* START Record excerpts *

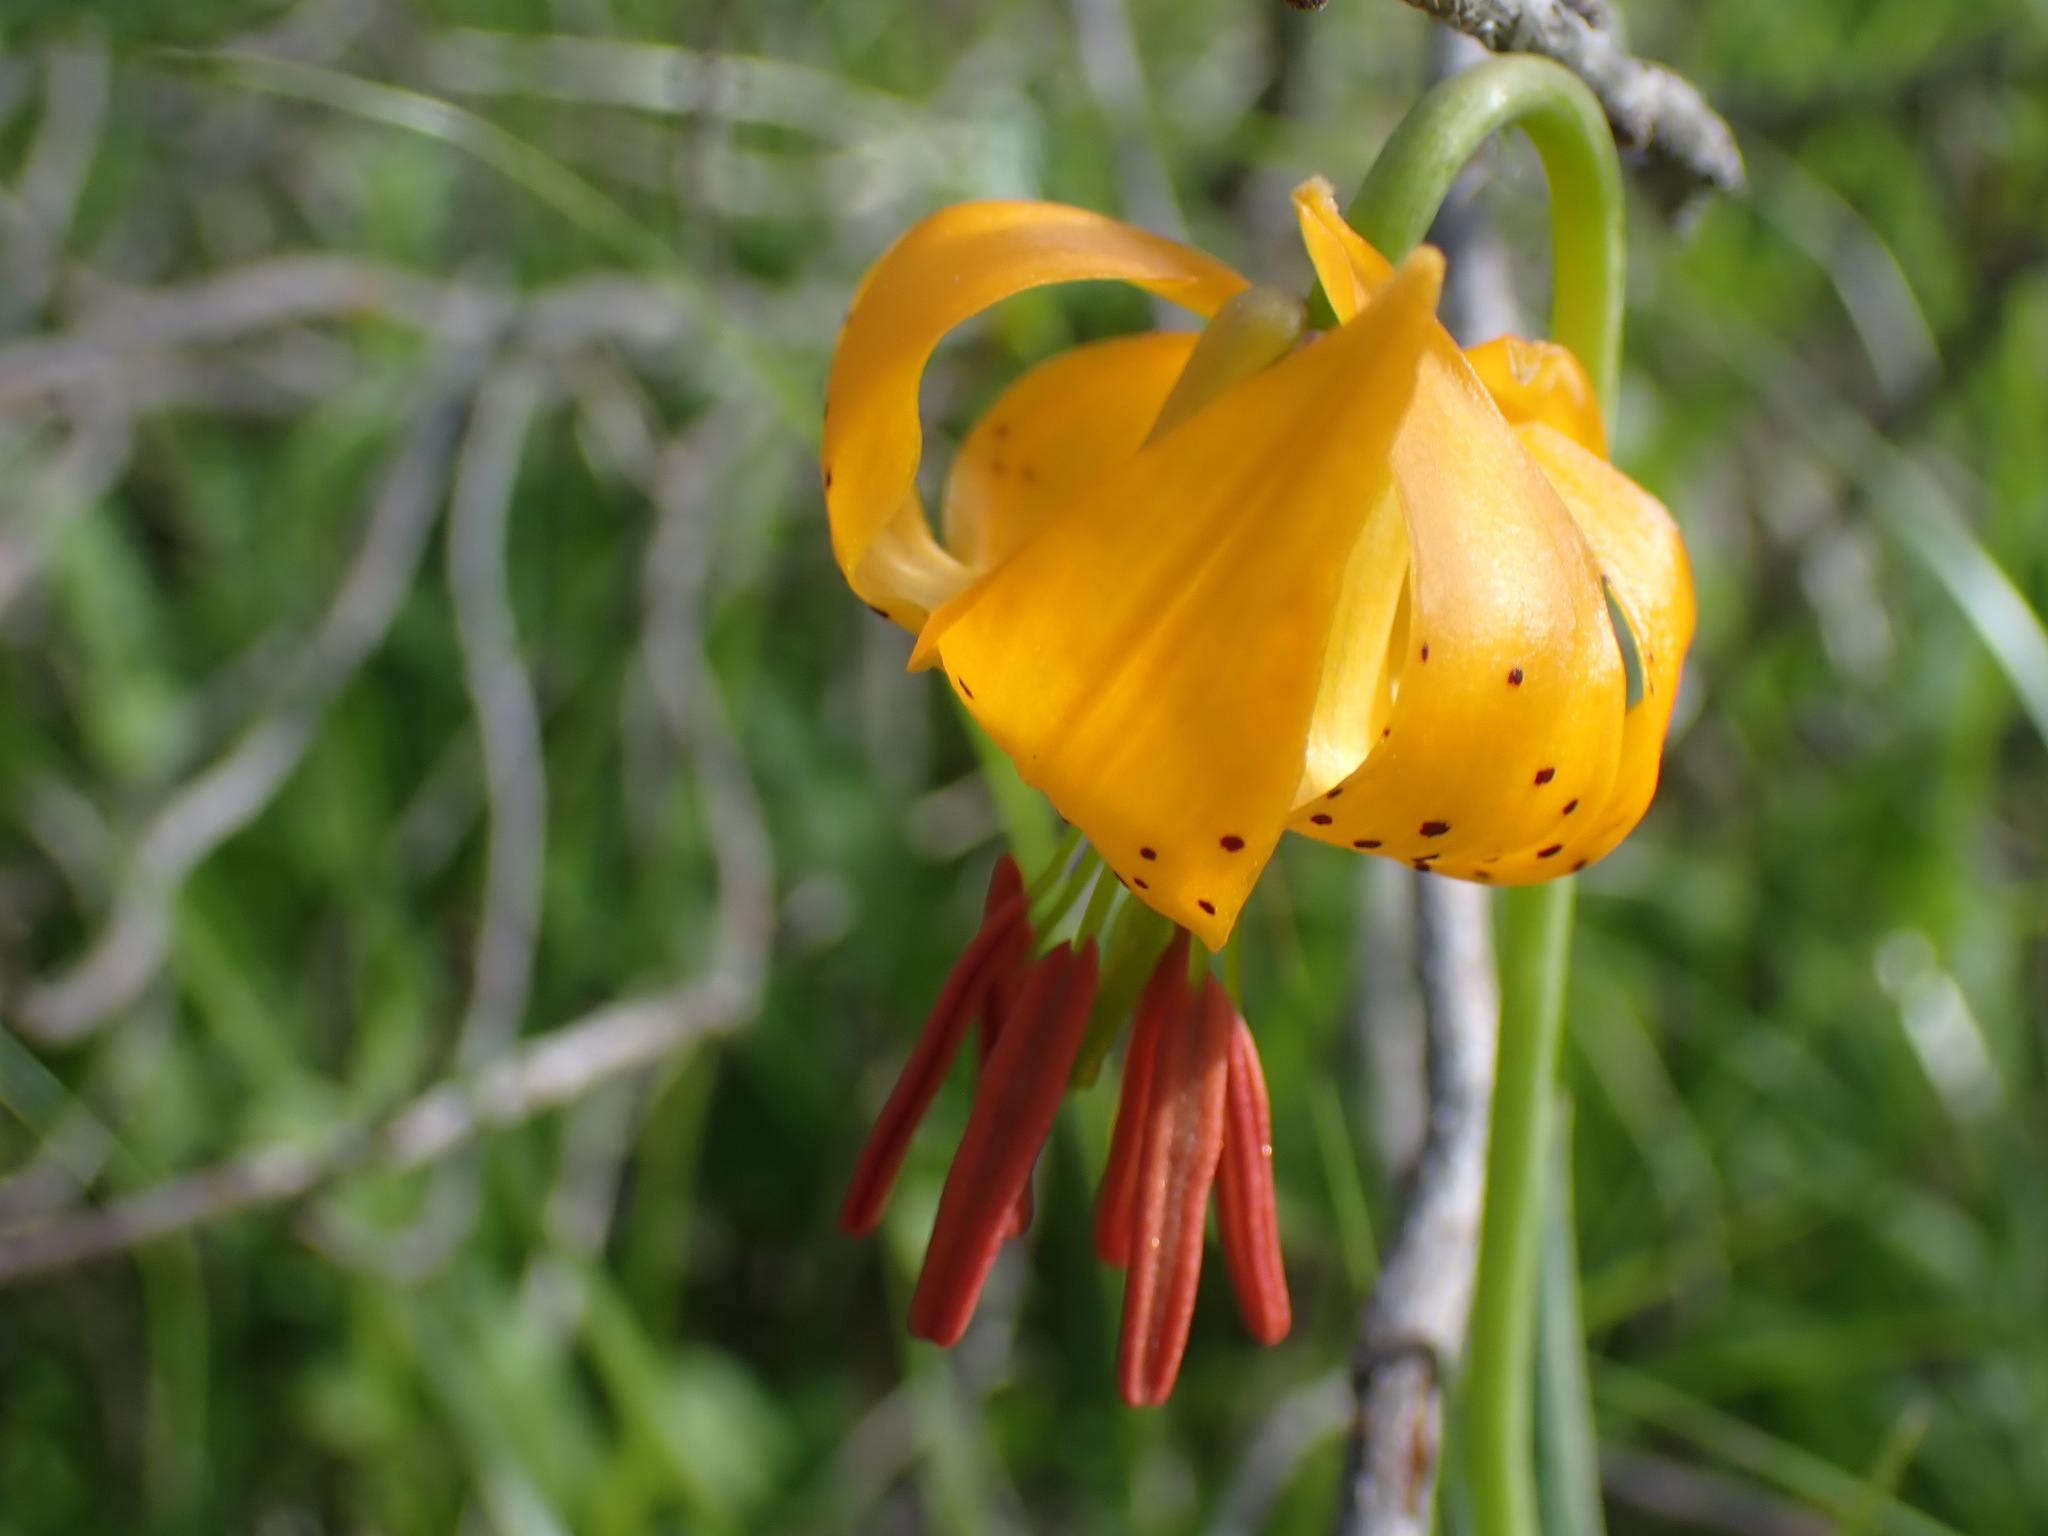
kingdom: Plantae
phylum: Tracheophyta
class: Liliopsida
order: Liliales
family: Liliaceae
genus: Lilium
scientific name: Lilium columbianum
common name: Columbia lily
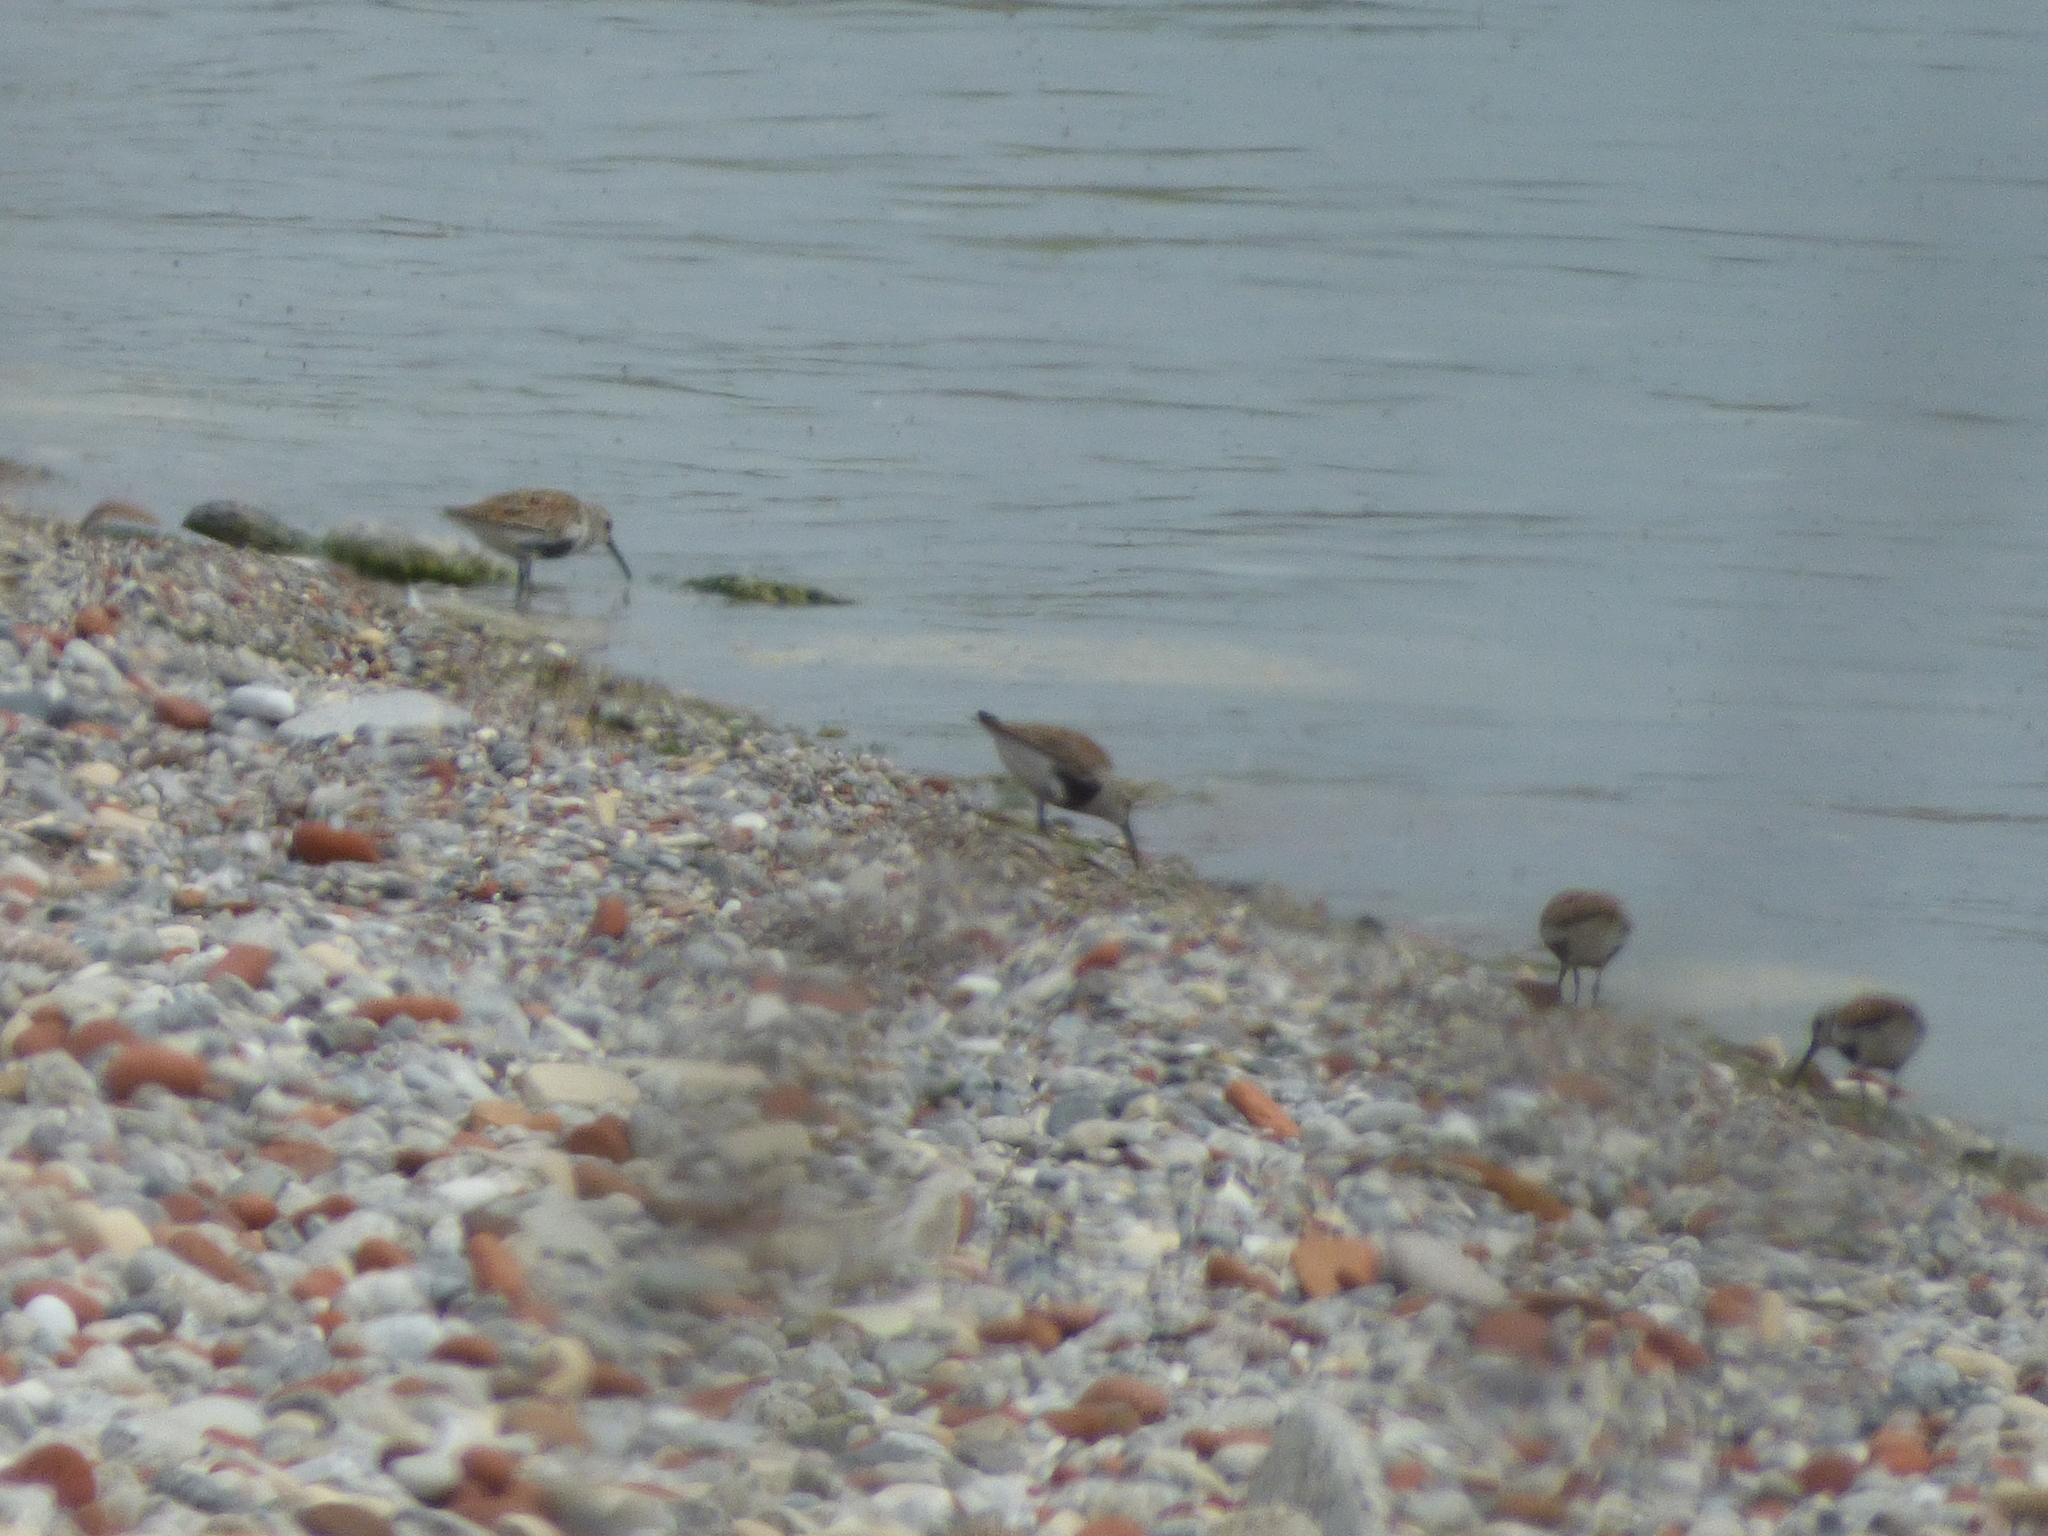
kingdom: Animalia
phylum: Chordata
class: Aves
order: Charadriiformes
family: Scolopacidae
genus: Calidris
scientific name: Calidris alpina
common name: Dunlin
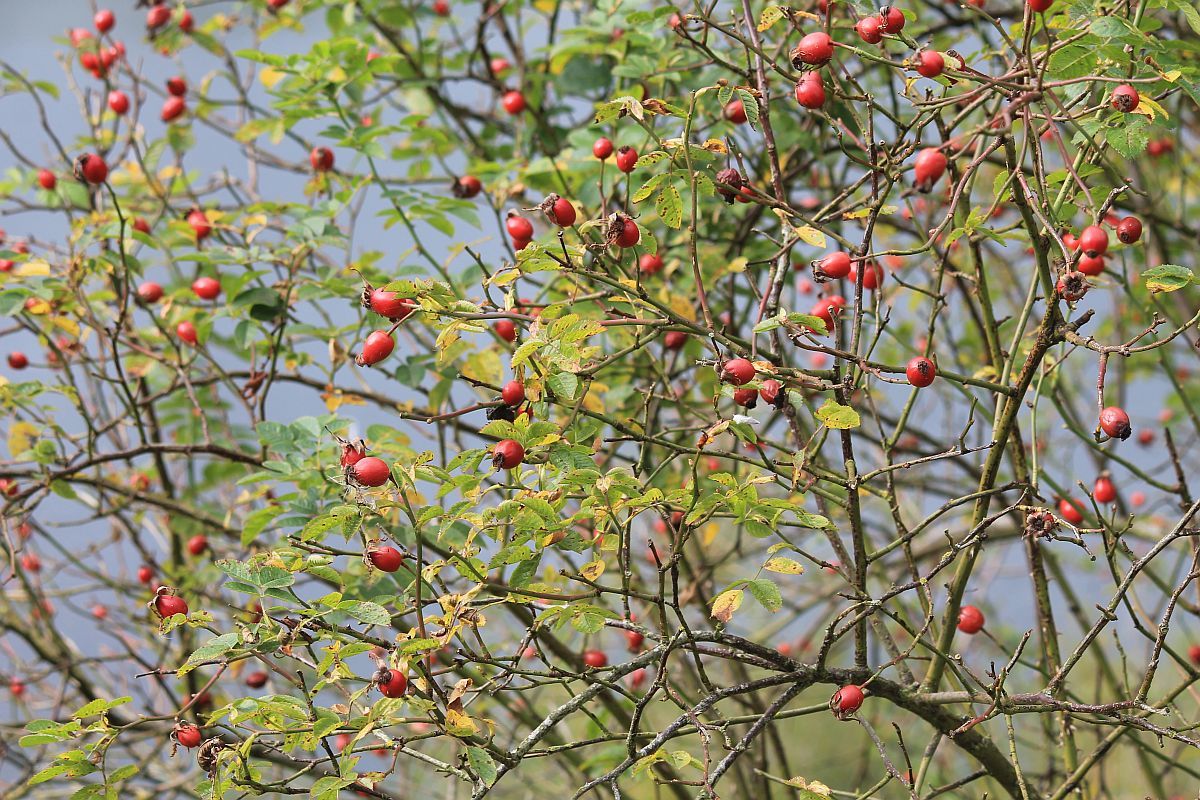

* END Record excerpts *

Given request:
Locate every line in the entries above that contains the word "name", and copy each of those lines. Case counts.

Complete response:
scientific name: Lilium columbianum
common name: Columbia lily
scientific name: Calidris alpina
common name: Dunlin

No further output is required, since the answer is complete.